Friday, 22 June 2012 8:22 AM
Within moments of leaving your hotel in central Amsterdam to explore the Dutch capital you will understand why it has earned the nickname of the Venice of the North. The city's canal ring district is actually a UNESCO World Heritage site, so is well worth visiting.
Indeed, Amsterdam has used artificial waterways since the 14th century, although they started to be built in abundance in the 17th century when local officials decided to create three concentric routes around the historic city centre.
Appearing almost like a spider's web, a series of smaller waterways crosses the three main semicircles, with the result being that walking through here is almost like island-hopping. You will spot a bridge at almost every turn, connecting the 90 miniature isles to each other.
In total, the canals span 100 km and there are 1,500 bridges crossing them, so the decision to build this network of waterways was really quite a major one. In order to achieve this the fortified borders of the city actually had to be moved!
Until the late 1500s, the city's boundaries had been protected by a moat called the Singel. However, with the construction of the new waterway system the Singelgracht was created to act as the outer limit of Amsterdam.
In order to expand the city and carry out the construction work, the swampland that previously covered the ground was drained using the arched canals, with the resulting dry lands reserved for urbanisation.
It was the largest extension of a city of its time and a reflection of the important role Amsterdam played in world trade during the 1700s. It is also a great example of successful town planning in action. So perfect was the city deemed to be that it was used as a reference by other major metropolises considering expansion, including those in England, Sweden and Russia.
Aside from the Singel, the other main canals in the city are the Herengracht, Keizersgracht and Prinsengracht. Herengracht is the first of the three and is a great place to wander along if you want to see evidence of the city's prosperous past. At an area known as the Golden Bend stands a series of large mansions, many of which have beautiful facades including arched roofs and columns, and internal gardens.
Keizersgracht is the widest of Amsterdam's three semicircular canals, so played an important part in trade and bolstering the city's role as a maritime port. Finally, Prinsengracht is the outermost and therefore longest of the canals and many of the properties here were built when the city was at its most wealthy. This is also where you will find some of Amsterdam's other famous sites, including Anne Frank's House and the Northern Market.

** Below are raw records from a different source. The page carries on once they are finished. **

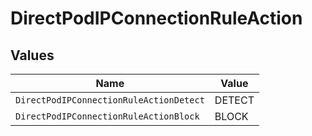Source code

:# DirectPodIPConnectionRuleAction


## Values

| Name                                    | Value                                   |
| --------------------------------------- | --------------------------------------- |
| `DirectPodIPConnectionRuleActionDetect` | DETECT                                  |
| `DirectPodIPConnectionRuleActionBlock`  | BLOCK                                   |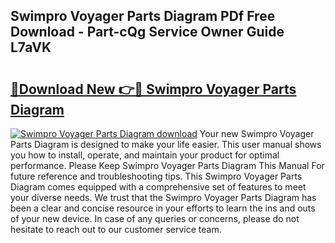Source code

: ## Swimpro Voyager Parts Diagram PDf Free Download - Part-cQg Service Owner Guide L7aVK

# <h2><a href="http://dfpizct.blite.top/?on=Swimpro+Voyager+Parts+Diagram">🔗Download New 👉🔴 Swimpro Voyager Parts Diagram</a></h2>

[![Swimpro Voyager Parts Diagram download](https://i.imgur.com/lujVjoI.png)](http://dfpizct.blite.top/?on=Swimpro+Voyager+Parts+Diagram)
Your new Swimpro Voyager Parts Diagram is designed to make your life easier. This user manual shows you how to install, operate, and maintain your product for optimal performance. Please Keep Swimpro Voyager Parts Diagram This Manual For future reference and troubleshooting tips. This Swimpro Voyager Parts Diagram comes equipped with a comprehensive set of features to meet your diverse needs. We trust that the Swimpro Voyager Parts Diagram has been a clear and concise resource in your efforts to learn the ins and outs of your new device. In case of any queries or concerns, please do not hesitate to reach out to our customer service team.

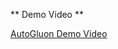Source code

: ** Demo Video **

[AutoGluon Demo Video](https://sjsu0-my.sharepoint.com/:v:/g/personal/akshata_madavi_sjsu_edu/Eez4hJErRAtFrQhmA0tp16kB3cXFMNp6wRRJOATRKEeDIg?nav=eyJyZWZlcnJhbEluZm8iOnsicmVmZXJyYWxBcHAiOiJPbmVEcml2ZUZvckJ1c2luZXNzIiwicmVmZXJyYWxBcHBQbGF0Zm9ybSI6IldlYiIsInJlZmVycmFsTW9kZSI6InZpZXciLCJyZWZlcnJhbFZpZXciOiJNeUZpbGVzTGlua0NvcHkifX0&e=MKdpqs)
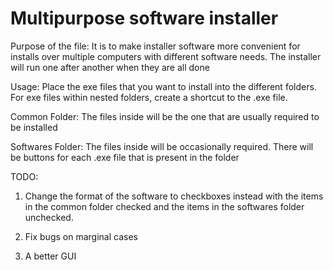 # Multipurpose software installer

Purpose of the file:
It is to make installer software more convenient for installs over multiple computers with different software needs. The installer will run one after another when they are all done


Usage:
Place the exe files that you want to install into the different folders. For exe files within nested folders, create a shortcut to the .exe file.

Common Folder: The files inside will be the one that are usually required to be installed

Softwares Folder: The files inside will be occasionally required. There will be buttons for each .exe file that is present in the folder



TODO:
1. Change the format of the software to checkboxes instead with the items in the common folder checked and the items in the softwares folder unchecked.

2. Fix bugs on marginal cases

3. A better GUI







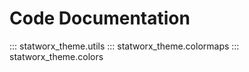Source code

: # Code Documentation

<!-- TODO: This file should be split up into subsections -->

::: statworx_theme.utils
::: statworx_theme.colormaps
::: statworx_theme.colors

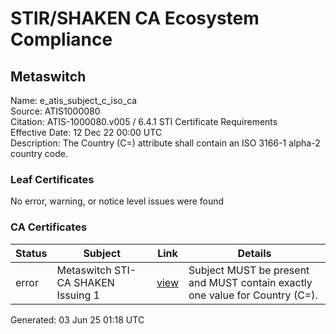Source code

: # STIR/SHAKEN CA Ecosystem Compliance

## Metaswitch

Name: e_atis_subject_c_iso_ca\
Source: ATIS1000080\
Citation: ATIS-1000080.v005 / 6.4.1 STI Certificate Requirements\
Effective Date: 12 Dec 22 00:00 UTC\
Description: The Country (C=) attribute shall contain an ISO 3166-1 alpha-2 country code.

### Leaf Certificates

No error, warning, or notice level issues were found

### CA Certificates

| Status | Subject | Link | Details |
|--------|---------|------|---------|
| error | Metaswitch STI-CA SHAKEN Issuing 1 | [view](../../CERTS/8a7fb50e95b8c43a63d19e2f279de565fa611ae3f24a14f82394e3208782be7a/README.md) | Subject MUST be present and MUST contain exactly one value for Country (C=). |


Generated: 03 Jun 25 01:18 UTC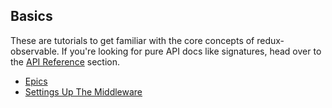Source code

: ## Basics

These are tutorials to get familiar with the core concepts of redux-observable. If you're looking for pure API docs like signatures, head over to the [API Reference](../api/SUMMARY.md) section.

* [Epics](Epics.md)
* [Settings Up The Middleware](SettingUpTheMiddleware.md)

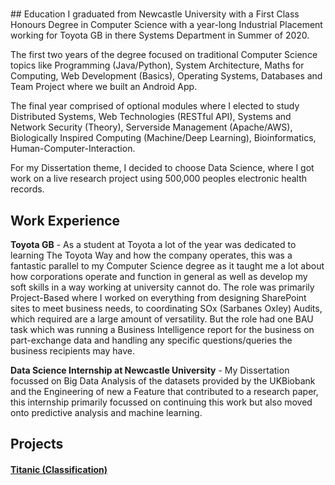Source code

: <h1> </h1>
## Education
I graduated from Newcastle University with a First Class Honours Degree in Computer Science with a year-long Industrial Placement working for Toyota GB in there Systems Department in Summer of 2020.


The first two years of the degree focused on traditional Computer Science topics like Programming (Java/Python), System Architecture, Maths for Computing, Web Development (Basics), Operating Systems, Databases and Team Project where we built an Android App.


The final year comprised of optional modules where I elected to study Distributed Systems, Web Technologies (RESTful API), Systems and Network Security (Theory), Serverside Management (Apache/AWS), Biologically Inspired Computing (Machine/Deep Learning), Bioinformatics, Human-Computer-Interaction.


For my Dissertation theme, I decided to choose Data Science, where I got work on a live research project using 500,000 peoples electronic health records.


## Work Experience
**Toyota GB** - As a student at Toyota a lot of the year was dedicated to learning The Toyota Way and how the company operates, this was a fantastic parallel to my Computer Science degree as it taught me a lot about how corporations operate and function in general as well as develop my soft skills in a way working at university cannot do. The role was primarily Project-Based where I worked on everything from designing SharePoint sites to meet business needs, to coordinating SOx (Sarbanes Oxley) Audits,  which required are a large amount of versatility. But the role had one BAU task which was running a Business Intelligence report for the business on part-exchange data and handling any specific questions/queries the business recipients may have.


**Data Science Internship at Newcastle University** - My Dissertation focussed on Big Data Analysis of the datasets provided by the UKBiobank and the Engineering of new a Feature that contributed to a research paper, this internship primarily focussed on continuing this work but also moved onto predictive analysis and machine learning. 


## Projects
#### [Titanic (Classification)](/portfolio/projects/titanic/)

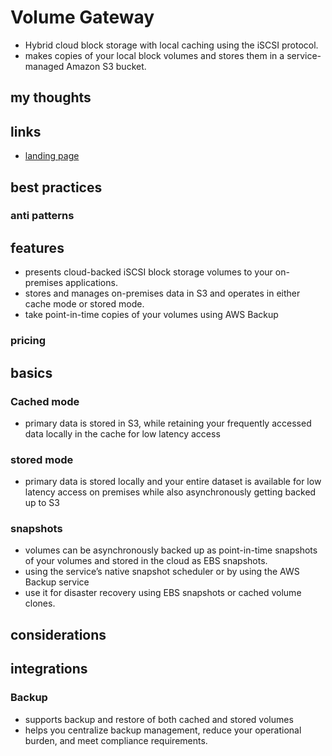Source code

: # Volume Gateway

- Hybrid cloud block storage with local caching using the iSCSI protocol.
- makes copies of your local block volumes and stores them in a service-managed Amazon S3 bucket.

## my thoughts

## links

- [landing page](https://aws.amazon.com/storagegateway/volume/?nc=sn&loc=2&dn=4)

## best practices

### anti patterns

## features

- presents cloud-backed iSCSI block storage volumes to your on-premises applications.
- stores and manages on-premises data in S3 and operates in either cache mode or stored mode.
- take point-in-time copies of your volumes using AWS Backup

### pricing

## basics

### Cached mode

- primary data is stored in S3, while retaining your frequently accessed data locally in the cache for low latency access

### stored mode

- primary data is stored locally and your entire dataset is available for low latency access on premises while also asynchronously getting backed up to S3

### snapshots

- volumes can be asynchronously backed up as point-in-time snapshots of your volumes and stored in the cloud as EBS snapshots.
- using the service’s native snapshot scheduler or by using the AWS Backup service
- use it for disaster recovery using EBS snapshots or cached volume clones.

## considerations

## integrations

### Backup

- supports backup and restore of both cached and stored volumes
- helps you centralize backup management, reduce your operational burden, and meet compliance requirements.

To make the most of the canals while you're here, it's worth taking one of the river buses, which operate on three routes throughout Amsterdam. This allows you to get from place to place quickly and easily using the same method that people have been using for centuries.
Alternatively, you could book a seat on one of the canal boat tours. There are plenty to choose from and this is a great way to find out more about the sites you pass on your journey. Look out for the numerous houseboats moored on the side of the canal, which many locals call home.
One of the most popular boats to travel along the waterway on is the Henry Schmitz, which was built in 1898 and was once used on the Rhine River. It is beautifully decorated and the perfect place to relax and enjoy a drink as you drift through the city.